Collected data
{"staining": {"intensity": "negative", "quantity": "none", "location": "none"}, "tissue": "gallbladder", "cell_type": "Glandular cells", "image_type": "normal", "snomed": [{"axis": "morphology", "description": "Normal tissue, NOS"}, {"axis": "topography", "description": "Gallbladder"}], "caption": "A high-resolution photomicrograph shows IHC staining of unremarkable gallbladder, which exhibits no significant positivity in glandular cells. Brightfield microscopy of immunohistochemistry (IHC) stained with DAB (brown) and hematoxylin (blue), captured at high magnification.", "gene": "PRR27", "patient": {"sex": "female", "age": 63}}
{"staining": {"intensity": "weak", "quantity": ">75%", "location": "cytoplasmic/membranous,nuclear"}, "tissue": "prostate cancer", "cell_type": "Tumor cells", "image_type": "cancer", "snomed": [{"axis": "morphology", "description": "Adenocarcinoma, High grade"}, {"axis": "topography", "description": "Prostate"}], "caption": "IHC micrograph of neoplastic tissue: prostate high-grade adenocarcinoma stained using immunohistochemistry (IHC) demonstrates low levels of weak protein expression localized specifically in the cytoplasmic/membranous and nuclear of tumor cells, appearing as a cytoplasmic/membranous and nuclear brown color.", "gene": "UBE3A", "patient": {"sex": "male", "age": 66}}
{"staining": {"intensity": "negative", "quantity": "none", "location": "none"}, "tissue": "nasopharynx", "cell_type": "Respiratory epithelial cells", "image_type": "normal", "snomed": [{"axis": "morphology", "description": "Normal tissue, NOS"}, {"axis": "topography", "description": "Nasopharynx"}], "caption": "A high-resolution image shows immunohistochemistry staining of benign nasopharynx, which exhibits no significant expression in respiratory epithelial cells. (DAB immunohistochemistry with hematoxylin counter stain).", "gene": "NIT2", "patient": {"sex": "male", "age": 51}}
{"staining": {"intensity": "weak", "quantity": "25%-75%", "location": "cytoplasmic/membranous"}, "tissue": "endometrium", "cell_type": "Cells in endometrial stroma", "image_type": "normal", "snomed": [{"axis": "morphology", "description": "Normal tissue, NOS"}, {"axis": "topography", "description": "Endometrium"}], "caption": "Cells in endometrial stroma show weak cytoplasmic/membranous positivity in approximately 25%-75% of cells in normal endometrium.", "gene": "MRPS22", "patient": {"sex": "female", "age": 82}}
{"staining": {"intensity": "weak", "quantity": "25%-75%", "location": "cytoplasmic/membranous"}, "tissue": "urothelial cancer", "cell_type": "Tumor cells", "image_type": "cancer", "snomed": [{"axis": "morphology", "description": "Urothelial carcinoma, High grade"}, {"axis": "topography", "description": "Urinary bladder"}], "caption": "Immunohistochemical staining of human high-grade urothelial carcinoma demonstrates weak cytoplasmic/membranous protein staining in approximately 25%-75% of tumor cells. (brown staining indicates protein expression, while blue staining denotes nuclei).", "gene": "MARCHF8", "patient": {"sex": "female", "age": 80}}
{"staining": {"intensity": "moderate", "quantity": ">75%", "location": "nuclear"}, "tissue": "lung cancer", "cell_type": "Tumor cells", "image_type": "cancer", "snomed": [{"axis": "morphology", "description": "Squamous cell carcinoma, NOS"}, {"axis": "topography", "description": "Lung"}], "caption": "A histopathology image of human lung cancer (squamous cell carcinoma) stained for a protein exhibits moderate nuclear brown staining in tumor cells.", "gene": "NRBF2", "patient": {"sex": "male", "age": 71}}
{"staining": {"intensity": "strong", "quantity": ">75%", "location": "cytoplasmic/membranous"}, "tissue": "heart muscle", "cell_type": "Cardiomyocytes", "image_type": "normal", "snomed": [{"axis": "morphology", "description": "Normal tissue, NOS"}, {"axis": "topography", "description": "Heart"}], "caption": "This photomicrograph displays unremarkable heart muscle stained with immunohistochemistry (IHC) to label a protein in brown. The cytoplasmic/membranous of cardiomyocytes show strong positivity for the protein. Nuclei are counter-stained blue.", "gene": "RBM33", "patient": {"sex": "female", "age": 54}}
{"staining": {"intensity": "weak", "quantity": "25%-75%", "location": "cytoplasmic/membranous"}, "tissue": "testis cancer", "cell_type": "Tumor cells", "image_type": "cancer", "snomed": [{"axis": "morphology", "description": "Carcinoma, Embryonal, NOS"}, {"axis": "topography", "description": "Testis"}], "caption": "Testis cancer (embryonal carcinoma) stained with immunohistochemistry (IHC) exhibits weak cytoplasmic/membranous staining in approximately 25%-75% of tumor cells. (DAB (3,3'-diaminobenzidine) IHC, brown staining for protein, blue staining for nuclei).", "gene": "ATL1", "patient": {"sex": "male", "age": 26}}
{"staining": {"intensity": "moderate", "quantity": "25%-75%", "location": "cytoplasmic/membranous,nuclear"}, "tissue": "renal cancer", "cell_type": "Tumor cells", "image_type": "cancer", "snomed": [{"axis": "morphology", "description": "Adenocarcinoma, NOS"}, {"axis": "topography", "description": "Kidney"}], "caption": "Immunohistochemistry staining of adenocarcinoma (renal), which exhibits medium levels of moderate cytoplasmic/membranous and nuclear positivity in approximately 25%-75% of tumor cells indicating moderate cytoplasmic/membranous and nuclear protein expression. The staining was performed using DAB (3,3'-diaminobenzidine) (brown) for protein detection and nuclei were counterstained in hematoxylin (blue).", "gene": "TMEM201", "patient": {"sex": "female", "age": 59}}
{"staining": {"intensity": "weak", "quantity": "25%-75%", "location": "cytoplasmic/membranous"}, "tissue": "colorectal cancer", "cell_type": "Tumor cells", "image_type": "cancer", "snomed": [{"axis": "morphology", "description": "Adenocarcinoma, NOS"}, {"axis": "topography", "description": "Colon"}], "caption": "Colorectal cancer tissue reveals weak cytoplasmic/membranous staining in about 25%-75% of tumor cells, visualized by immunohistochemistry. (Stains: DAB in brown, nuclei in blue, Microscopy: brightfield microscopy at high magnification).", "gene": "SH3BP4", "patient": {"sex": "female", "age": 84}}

**What is required:** Every record, from the first to the last, should be transcribed exactly.

**Reply:**
{"staining": {"intensity": "negative", "quantity": "none", "location": "none"}, "tissue": "gallbladder", "cell_type": "Glandular cells", "image_type": "normal", "snomed": [{"axis": "morphology", "description": "Normal tissue, NOS"}, {"axis": "topography", "description": "Gallbladder"}], "caption": "A high-resolution photomicrograph shows IHC staining of unremarkable gallbladder, which exhibits no significant positivity in glandular cells. Brightfield microscopy of immunohistochemistry (IHC) stained with DAB (brown) and hematoxylin (blue), captured at high magnification.", "gene": "PRR27", "patient": {"sex": "female", "age": 63}}
{"staining": {"intensity": "weak", "quantity": ">75%", "location": "cytoplasmic/membranous,nuclear"}, "tissue": "prostate cancer", "cell_type": "Tumor cells", "image_type": "cancer", "snomed": [{"axis": "morphology", "description": "Adenocarcinoma, High grade"}, {"axis": "topography", "description": "Prostate"}], "caption": "IHC micrograph of neoplastic tissue: prostate high-grade adenocarcinoma stained using immunohistochemistry (IHC) demonstrates low levels of weak protein expression localized specifically in the cytoplasmic/membranous and nuclear of tumor cells, appearing as a cytoplasmic/membranous and nuclear brown color.", "gene": "UBE3A", "patient": {"sex": "male", "age": 66}}
{"staining": {"intensity": "negative", "quantity": "none", "location": "none"}, "tissue": "nasopharynx", "cell_type": "Respiratory epithelial cells", "image_type": "normal", "snomed": [{"axis": "morphology", "description": "Normal tissue, NOS"}, {"axis": "topography", "description": "Nasopharynx"}], "caption": "A high-resolution image shows immunohistochemistry staining of benign nasopharynx, which exhibits no significant expression in respiratory epithelial cells. (DAB immunohistochemistry with hematoxylin counter stain).", "gene": "NIT2", "patient": {"sex": "male", "age": 51}}
{"staining": {"intensity": "weak", "quantity": "25%-75%", "location": "cytoplasmic/membranous"}, "tissue": "endometrium", "cell_type": "Cells in endometrial stroma", "image_type": "normal", "snomed": [{"axis": "morphology", "description": "Normal tissue, NOS"}, {"axis": "topography", "description": "Endometrium"}], "caption": "Cells in endometrial stroma show weak cytoplasmic/membranous positivity in approximately 25%-75% of cells in normal endometrium.", "gene": "MRPS22", "patient": {"sex": "female", "age": 82}}
{"staining": {"intensity": "weak", "quantity": "25%-75%", "location": "cytoplasmic/membranous"}, "tissue": "urothelial cancer", "cell_type": "Tumor cells", "image_type": "cancer", "snomed": [{"axis": "morphology", "description": "Urothelial carcinoma, High grade"}, {"axis": "topography", "description": "Urinary bladder"}], "caption": "Immunohistochemical staining of human high-grade urothelial carcinoma demonstrates weak cytoplasmic/membranous protein staining in approximately 25%-75% of tumor cells. (brown staining indicates protein expression, while blue staining denotes nuclei).", "gene": "MARCHF8", "patient": {"sex": "female", "age": 80}}
{"staining": {"intensity": "moderate", "quantity": ">75%", "location": "nuclear"}, "tissue": "lung cancer", "cell_type": "Tumor cells", "image_type": "cancer", "snomed": [{"axis": "morphology", "description": "Squamous cell carcinoma, NOS"}, {"axis": "topography", "description": "Lung"}], "caption": "A histopathology image of human lung cancer (squamous cell carcinoma) stained for a protein exhibits moderate nuclear brown staining in tumor cells.", "gene": "NRBF2", "patient": {"sex": "male", "age": 71}}
{"staining": {"intensity": "strong", "quantity": ">75%", "location": "cytoplasmic/membranous"}, "tissue": "heart muscle", "cell_type": "Cardiomyocytes", "image_type": "normal", "snomed": [{"axis": "morphology", "description": "Normal tissue, NOS"}, {"axis": "topography", "description": "Heart"}], "caption": "This photomicrograph displays unremarkable heart muscle stained with immunohistochemistry (IHC) to label a protein in brown. The cytoplasmic/membranous of cardiomyocytes show strong positivity for the protein. Nuclei are counter-stained blue.", "gene": "RBM33", "patient": {"sex": "female", "age": 54}}
{"staining": {"intensity": "weak", "quantity": "25%-75%", "location": "cytoplasmic/membranous"}, "tissue": "testis cancer", "cell_type": "Tumor cells", "image_type": "cancer", "snomed": [{"axis": "morphology", "description": "Carcinoma, Embryonal, NOS"}, {"axis": "topography", "description": "Testis"}], "caption": "Testis cancer (embryonal carcinoma) stained with immunohistochemistry (IHC) exhibits weak cytoplasmic/membranous staining in approximately 25%-75% of tumor cells. (DAB (3,3'-diaminobenzidine) IHC, brown staining for protein, blue staining for nuclei).", "gene": "ATL1", "patient": {"sex": "male", "age": 26}}
{"staining": {"intensity": "moderate", "quantity": "25%-75%", "location": "cytoplasmic/membranous,nuclear"}, "tissue": "renal cancer", "cell_type": "Tumor cells", "image_type": "cancer", "snomed": [{"axis": "morphology", "description": "Adenocarcinoma, NOS"}, {"axis": "topography", "description": "Kidney"}], "caption": "Immunohistochemistry staining of adenocarcinoma (renal), which exhibits medium levels of moderate cytoplasmic/membranous and nuclear positivity in approximately 25%-75% of tumor cells indicating moderate cytoplasmic/membranous and nuclear protein expression. The staining was performed using DAB (3,3'-diaminobenzidine) (brown) for protein detection and nuclei were counterstained in hematoxylin (blue).", "gene": "TMEM201", "patient": {"sex": "female", "age": 59}}
{"staining": {"intensity": "weak", "quantity": "25%-75%", "location": "cytoplasmic/membranous"}, "tissue": "colorectal cancer", "cell_type": "Tumor cells", "image_type": "cancer", "snomed": [{"axis": "morphology", "description": "Adenocarcinoma, NOS"}, {"axis": "topography", "description": "Colon"}], "caption": "Colorectal cancer tissue reveals weak cytoplasmic/membranous staining in about 25%-75% of tumor cells, visualized by immunohistochemistry. (Stains: DAB in brown, nuclei in blue, Microscopy: brightfield microscopy at high magnification).", "gene": "SH3BP4", "patient": {"sex": "female", "age": 84}}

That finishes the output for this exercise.